§ **EXPLORE THE MATERIAL**:
[1] In the interview below, which actress does DB picture when writing Reese?
[2] Quote the interview below between "I’ve read a" and "say I’m a mom.", inclusive.

§ **EXTRACT**:

◇ ◇ ◇ ◇ ◇ ◇ ◇

SC:  What about the romance genre appeals to you?

DB:  I have a confession to make.  Before I started writing it, I didn’t really read many romances.  The genre as a whole was kind of frowned upon in my family, and I just hadn’t explored too many books or authors.

I’ve read a lot of contemporary YA, and the contrast with romance really stands out to me.  In contemporary and dystopian, there’s so much bleakness – a lack of hope for the future.  (And, many times, the characters or their family members really don’t have a future.)  I think that’s kind of sad.  I enjoy the happily ever after that romance offers.

SC:  What are your ultimate goals as a writer?

DB:  I’d love to get to a place where I could really consider writing my full-time job.  I’ve been a stay at home mom since we had kids, and I’ve started writing during the past few years.  I’m still finding, though, that my “job” is more professional errand-runner and chauffer rather than writing.  I’d be happy if the contribution I was making to the family was such that it would be as easy to say that I’m a writer as it is to say I’m a mom.

SC:  If you could have any actor/actress cast as the hero/heroine of your latest work, who would you choose and why?

DB:  When “dream casting” the first book in my Bloodstone Trilogy, it was easy for me to select Jenna Coleman as the actress I think of when I’m writing Reese.  She has the overall “look” I’m going for coloring- and size-wise, but I’m also fond of her ability to mix wide-eyed innocence with being a really strong woman who doesn’t back down easily.

SC:  What is the best book you’ve ever read about the craft of writing?

DB:  I really enjoyed Save the Cat.  It made me think differently about the pacing of a story and key elements that our heroes need to have.

SC:  Do you have a writing routine?  What does it involve?

◇ ◇ ◇ ◇ ◇ ◇ ◇

§ **DATA EXTRACT**:
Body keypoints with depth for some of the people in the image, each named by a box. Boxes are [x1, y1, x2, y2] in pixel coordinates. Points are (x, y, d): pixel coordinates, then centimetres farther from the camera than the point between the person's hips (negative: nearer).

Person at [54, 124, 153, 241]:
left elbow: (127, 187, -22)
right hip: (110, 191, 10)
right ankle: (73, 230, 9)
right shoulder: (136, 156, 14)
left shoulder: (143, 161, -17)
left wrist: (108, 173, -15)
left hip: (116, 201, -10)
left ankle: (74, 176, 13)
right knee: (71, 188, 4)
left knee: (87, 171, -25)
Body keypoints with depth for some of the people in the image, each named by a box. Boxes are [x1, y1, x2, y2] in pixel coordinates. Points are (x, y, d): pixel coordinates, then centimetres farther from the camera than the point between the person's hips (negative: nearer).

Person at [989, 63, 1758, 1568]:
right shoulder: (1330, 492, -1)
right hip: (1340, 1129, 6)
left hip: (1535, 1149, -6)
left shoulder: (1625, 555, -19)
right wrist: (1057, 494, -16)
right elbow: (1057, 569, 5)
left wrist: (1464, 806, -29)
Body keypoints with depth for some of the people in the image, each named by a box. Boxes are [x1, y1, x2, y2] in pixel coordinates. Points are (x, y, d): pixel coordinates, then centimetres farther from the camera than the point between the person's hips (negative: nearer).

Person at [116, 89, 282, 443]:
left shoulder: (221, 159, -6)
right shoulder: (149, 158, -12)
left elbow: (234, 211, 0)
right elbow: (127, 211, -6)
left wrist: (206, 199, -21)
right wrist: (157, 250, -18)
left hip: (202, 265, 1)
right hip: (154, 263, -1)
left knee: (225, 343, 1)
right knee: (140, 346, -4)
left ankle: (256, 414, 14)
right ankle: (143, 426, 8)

◇ ◇ ◇ ◇ ◇ ◇ ◇

§ **TASK-BY-TASK OUTPUTS**:
[1] Jenna Coleman

[2]
I’ve read a lot of contemporary YA, and the contrast with romance really stands out to me.  In contemporary and dystopian, there’s so much bleakness – a lack of hope for the future.  (And, many times, the characters or their family members really don’t have a future.)  I think that’s kind of sad.  I enjoy the happily ever after that romance offers.

SC:  What are your ultimate goals as a writer?

DB:  I’d love to get to a place where I could really consider writing my full-time job.  I’ve been a stay at home mom since we had kids, and I’ve started writing during the past few years.  I’m still finding, though, that my “job” is more professional errand-runner and chauffer rather than writing.  I’d be happy if the contribution I was making to the family was such that it would be as easy to say that I’m a writer as it is to say I’m a mom.